● What you need to do:
Your answer should give again, exactly, the lines from the beginning of the entries below through the line containing "Figure 6. Gas-phase". It must contain no pictures.
━━ Extracted information ━━
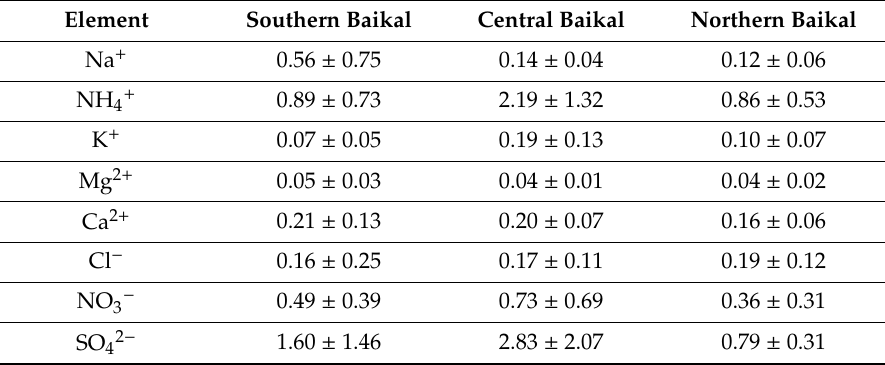
Table 4. Average values and standard deviations of the ionic concentrations in the composition of atmospheric aerosol in the near-water atmosphere of Lake Baikal (from 24 July to 4 August 2019). Element Southern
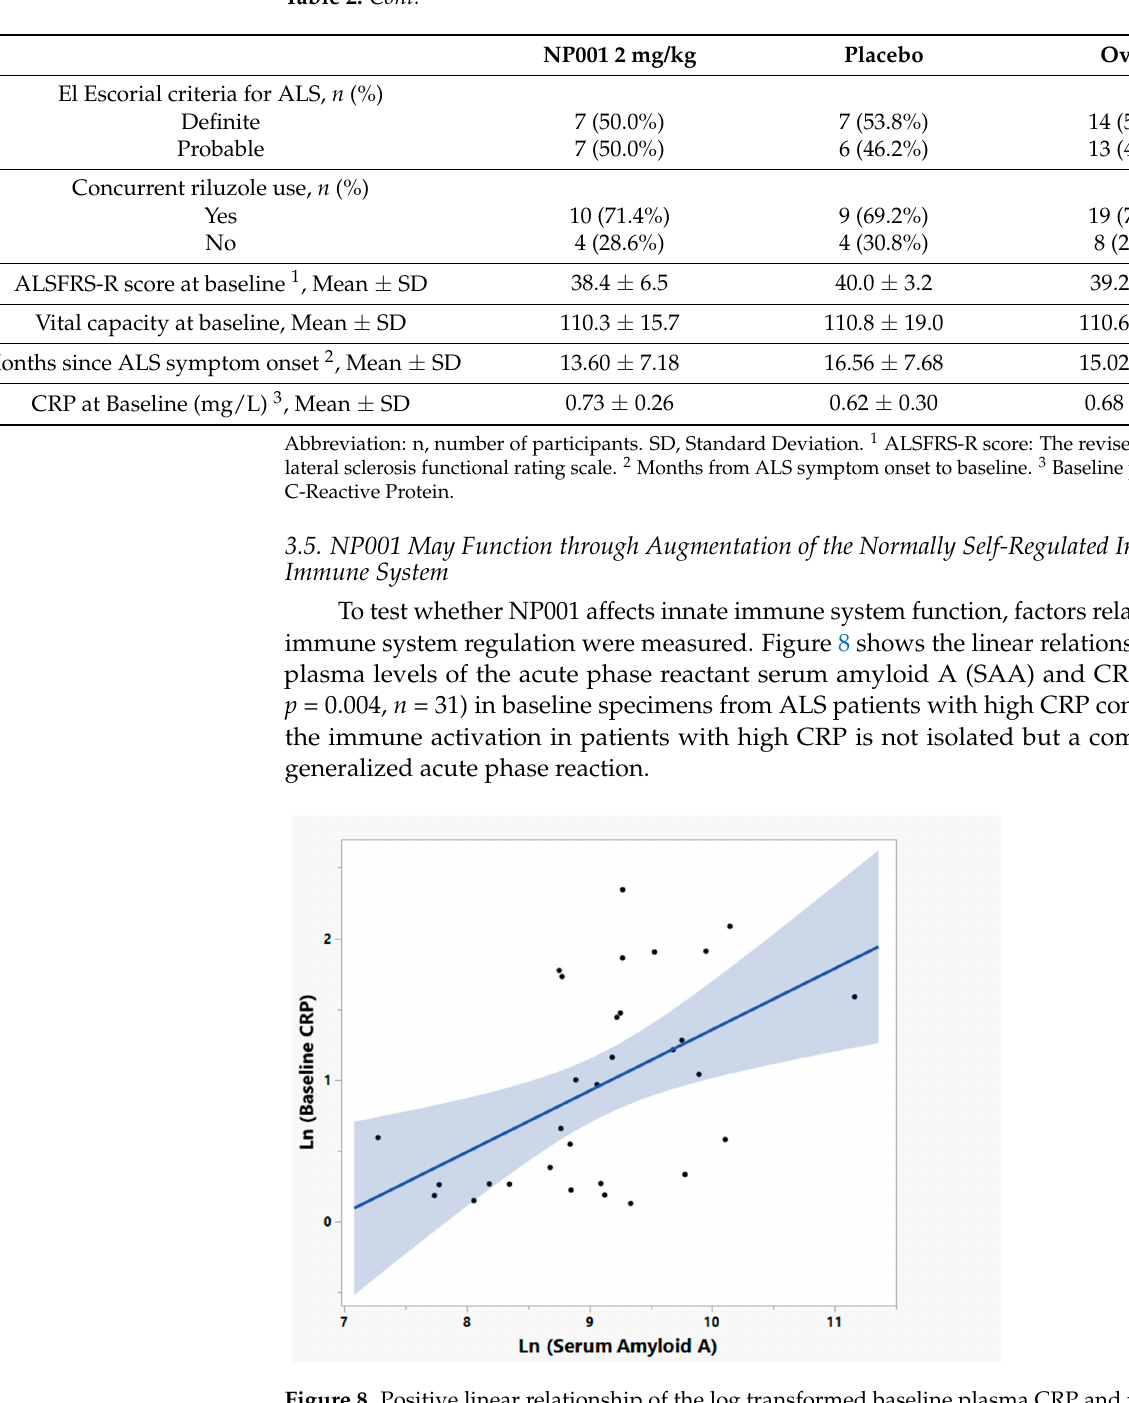
Figure 8. Positive linear relationship of the log transformed baseline plasma CRP and plasma Serum Amyloid A (SAA) in ALS patients age (cid:3409) 65 years old and high plasma CRP at baseline (Bivariate linear regression analysis, R 2 = 0.25, p = 0.004, n = 31).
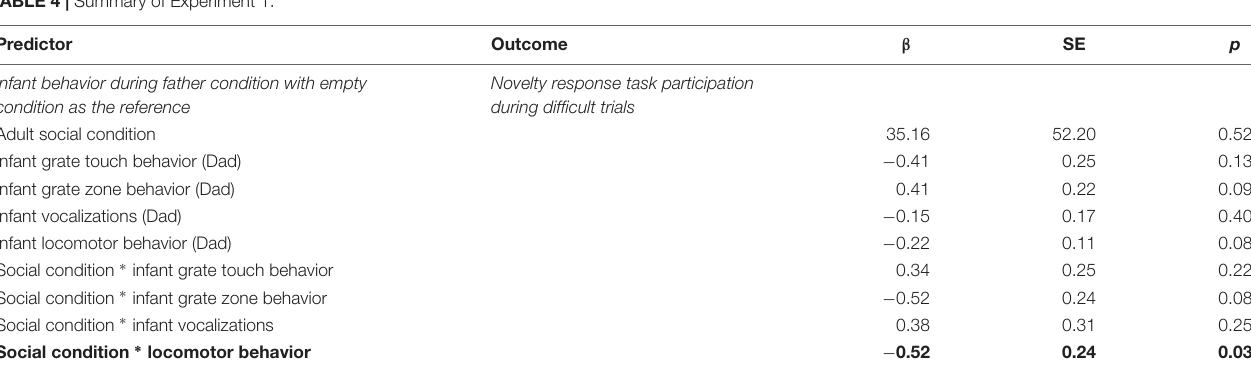
TABLE 4 | Summary of Experiment 1.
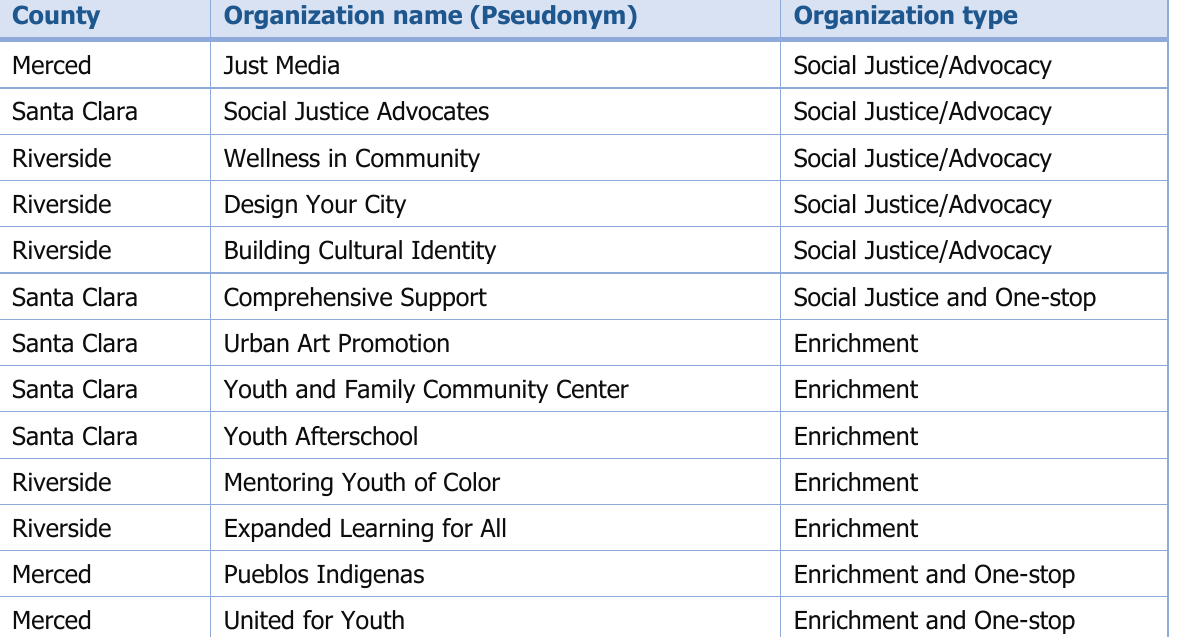
Table 1. Names and Type of Organizations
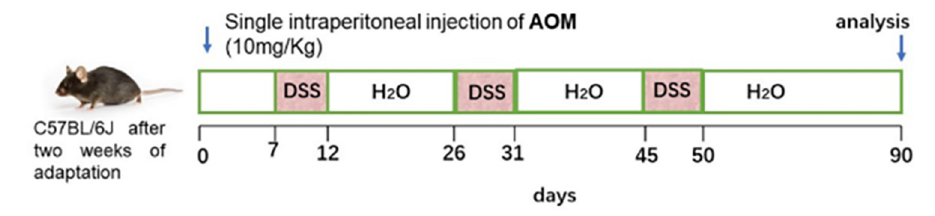
Fig 1. The mouse CRC model was induced using the azoxymethane/dextran sulfate sodium salt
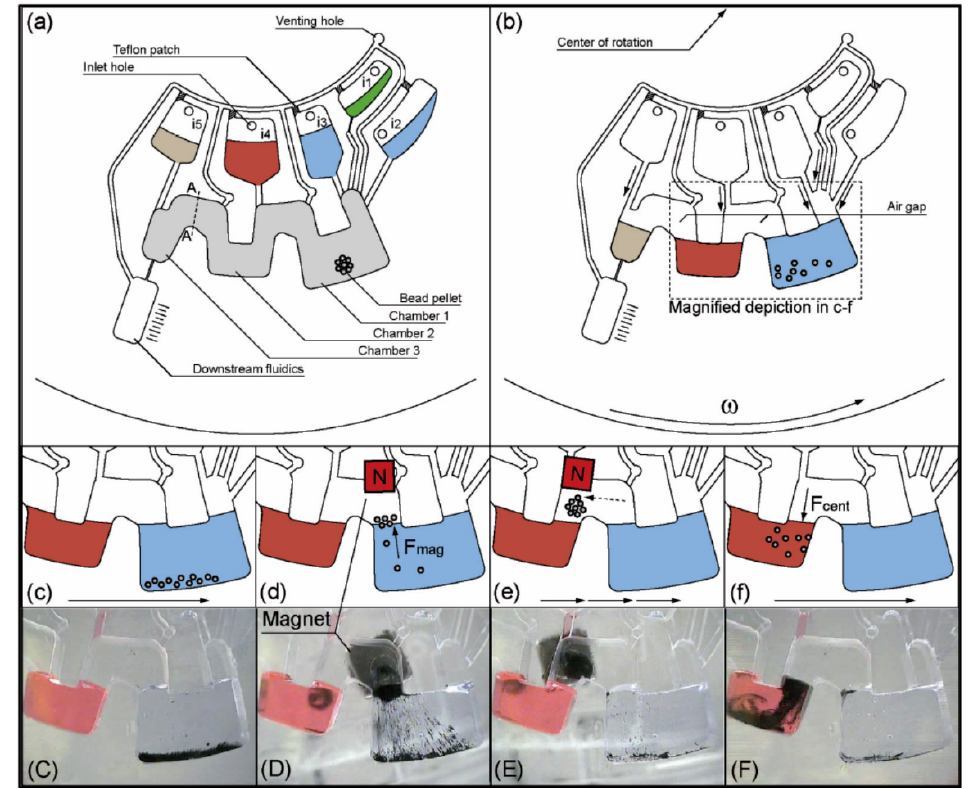
Figure 6. Gas-phase transition magnetophoresis system for DNA purification. Figure reprinted with permission from [73].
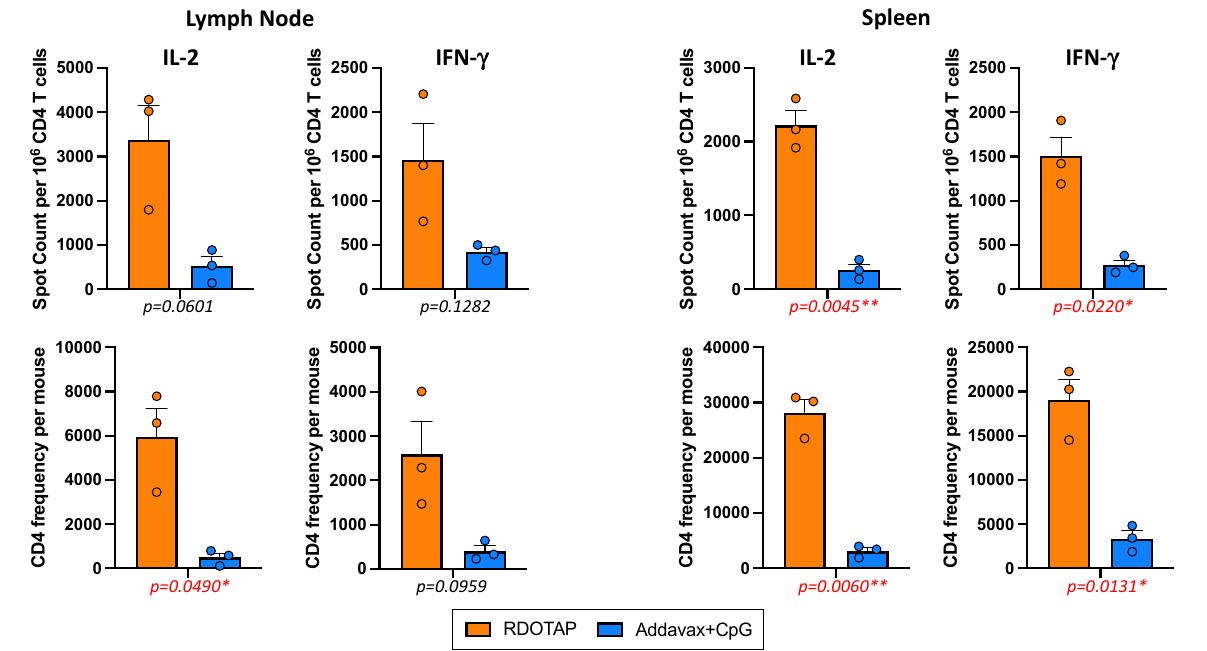
Figure 3. Mice were immunized subcutaneously with B/Malaysia HA protein emulsified in the indicated adjuvant (R-DOTAP, orange or AddaVax + CpG, blue), and tissues were harvested at day 10/11 post vaccination. Tissues from 3–4 mice were pooled in each experiment. The HA-B reactive CD4 T cells in the draining popliteal lymph node ( left ) and the number of HA-B reactive CD4 T cells in the spleen ( right ) detected by IL-2 and IFN- γ ELISpot. The top graphs show the frequency of HA-B epitope specific cytokine-producing CD4 cells per million and the bottom graphs illustrate the HAB epitope-specific cytokine-producing cells per mouse. All data have been corrected for background. Shown as a bar is the average of three independent experiments with each experiment shown as a circle and the standard error of the mean indicated. Below the plot is the p -value calculated using an unpaired t -test with Welch’s correction (* p ≤ 0.05 and ** p ≤ 0.01). Table 2. CD4 T cell yields following purification from subcutaneous vaccination with HA B/Malaysia protein emulsified in R-DOTAP or AddaVax + CpG. Adjuvant Exp1 Exp2 Exp3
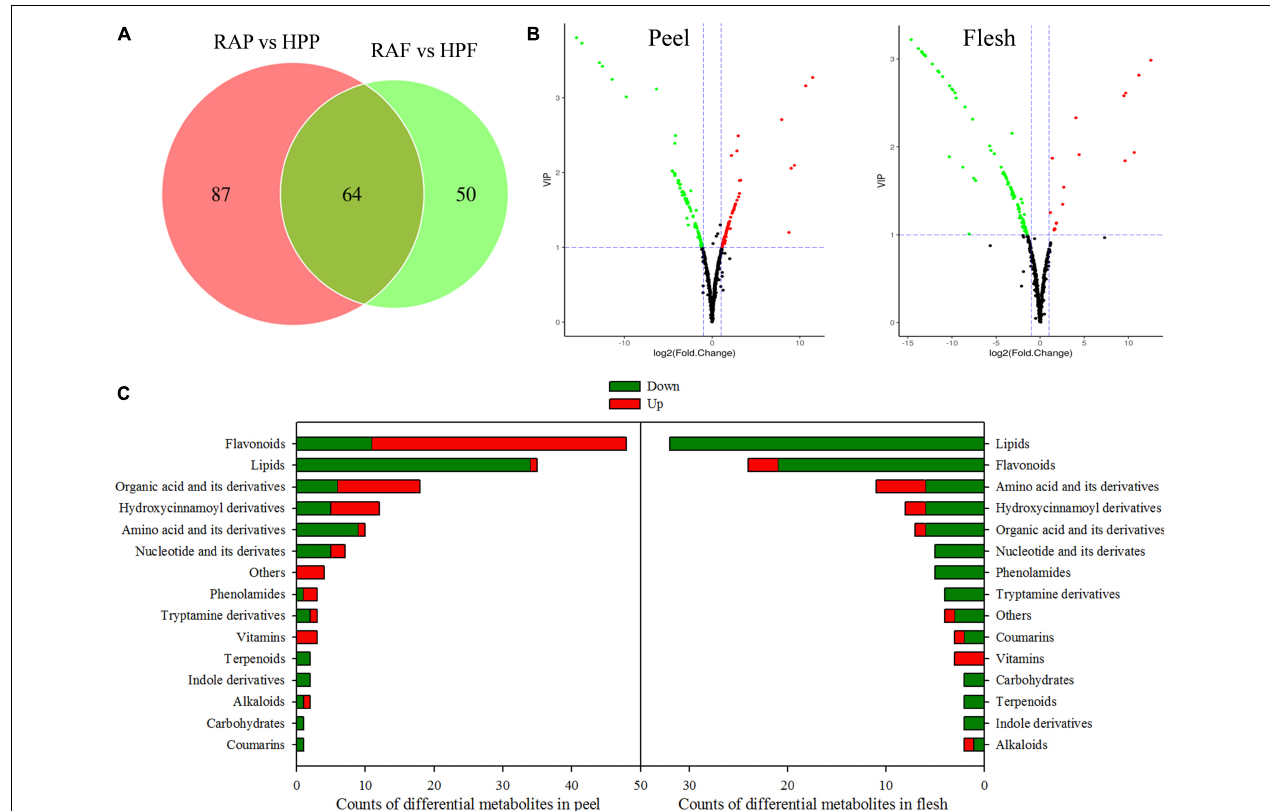
FIGURE 3 | Analysis of the differential metabolites in the peel and flesh of HP compared with RA. (A) Venn diagram of the differential metabolites. (B) Volcano plot of differential metabolites in the peel and flesh samples, respectively. Red scatter point indicates upregulated metabolite, whereas green scatter point indicates downregulated metabolite. (C) Functional categories and number of the differential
━━━
● Final answer:
Table 4. Average values and standard deviations of the ionic concentrations in the composition of atmospheric aerosol in the near-water atmosphere of Lake Baikal (from 24 July to 4 August 2019). Element Southern
Figure 8. Positive linear relationship of the log transformed baseline plasma CRP and plasma Serum Amyloid A (SAA) in ALS patients age (cid:3409) 65 years old and high plasma CRP at baseline (Bivariate linear regression analysis, R 2 = 0.25, p = 0.004, n = 31).
TABLE 4 | Summary of Experiment 1.
Table 1. Names and Type of Organizations
Fig 1. The mouse CRC model was induced using the azoxymethane/dextran sulfate sodium salt
Figure 6. Gas-phase transition magnetophoresis system for DNA purification. Figure reprinted with permission from [73].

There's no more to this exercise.